Pete Williams, a.k.a. Peter Will
Slim used to joke that one day he might just die on stage. That didn’t happen, except in the sense that he was always dying, just a bit at a time. The first clue about that was Slim’s suicide attempt around 93 or 94. Pete and Rex were really upset about it; I’m sure it was one of the contributing moments to Pete’s song Herrington Park. To listen to Pete and Rex, it was as if Slim had personally wounded them instead of himself.

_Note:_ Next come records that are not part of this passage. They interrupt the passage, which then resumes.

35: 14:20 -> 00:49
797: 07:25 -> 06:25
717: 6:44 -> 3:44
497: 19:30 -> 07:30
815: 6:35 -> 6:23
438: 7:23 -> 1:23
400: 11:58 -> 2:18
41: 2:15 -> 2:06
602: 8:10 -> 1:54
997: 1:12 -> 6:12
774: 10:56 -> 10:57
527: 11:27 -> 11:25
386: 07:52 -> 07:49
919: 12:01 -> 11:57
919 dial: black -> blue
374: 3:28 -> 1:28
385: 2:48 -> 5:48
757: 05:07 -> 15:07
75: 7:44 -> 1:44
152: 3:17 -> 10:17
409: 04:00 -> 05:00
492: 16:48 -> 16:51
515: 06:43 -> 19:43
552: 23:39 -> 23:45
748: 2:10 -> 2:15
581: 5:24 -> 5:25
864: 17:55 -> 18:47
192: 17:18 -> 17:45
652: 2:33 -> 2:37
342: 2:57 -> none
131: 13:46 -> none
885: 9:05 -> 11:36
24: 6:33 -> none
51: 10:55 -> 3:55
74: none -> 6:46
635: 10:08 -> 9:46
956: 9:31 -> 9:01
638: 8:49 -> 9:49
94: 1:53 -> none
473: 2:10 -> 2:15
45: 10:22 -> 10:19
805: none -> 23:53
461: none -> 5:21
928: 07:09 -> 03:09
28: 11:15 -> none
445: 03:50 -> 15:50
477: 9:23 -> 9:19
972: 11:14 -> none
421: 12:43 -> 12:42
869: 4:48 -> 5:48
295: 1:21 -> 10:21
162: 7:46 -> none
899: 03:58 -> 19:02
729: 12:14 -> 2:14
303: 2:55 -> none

I was really surprised to find out (via google) that Pete Williams died in August 2005. Pete was much younger than Slim, and when I knew him, much healthier. I don’t know what killed him, but unlike N.L. Belardes I don’t really think that it was the Bakersfield music scene. When I knew him, Pete had found a way out. He traded Bakersfield for San Luis Obispo. I didn’t know him well, and we only collaborated for a shoot or two, but the disillusionment of creative people is not geographically specific. Although Bakersfield is a more depressing place than some, I found myself as disillusioned in Arkansas as I ever was in Bakersfield. Pete and Slim changed venues, but almost always ended up back there. Not me.
I remember one shoot well. Pete paid me enough to be able to rent a car to drive from Bakersfield to SLO, and staged several distinctive things for the stage show at SLO Brew. There was a piñata filled with pornography, and a ceremonial acoustic guitar to smash. I could only locate this single photograph from the show; there were many more. It seems like no one besides N.L. Belardes said much about Pete when he died. That really makes me sad. He was a powerful talent, with a powerful taste for drugs and alcohol to match. That is probably what killed him (I couldn’t find any real cause of death listed anywhere.).
Slim told me a story once about Pete and a case of Schaeffer beer. They had both finished off the beer, and when Pete found the carton empty in the refrigerator he put it over his head and yelled “I am a Schaeffersaurus,” just before he stood up into the freezer door and knocked himself out cold on the floor. Pete was funny like that. The face that Belardes placed at the top of this entry is a familiar one (complete with a Slim-painted hat). I remember hanging out with him for a while in downtown Bakersfield one afternoon. He was uncomfortable with the fact that everywhere he went someone would recognize him at start chatting with him as if they were his friend. He told me “I don’t know these people and I wish they would leave me alone.” He was mildly rude to them until they would go away. I wouldn’t say that I really knew Pete, but I would say that I’m sorry that he’s gone.
In a sense, Pete got what he was wishing for that afternoon. No one seems to know him now, and the music he made seems to have disappeared without much of a trace. I wish I could have hung on to more. It’s harder to write about Slim. I hung onto much more of him. I can’t get over the fact that Pete died first.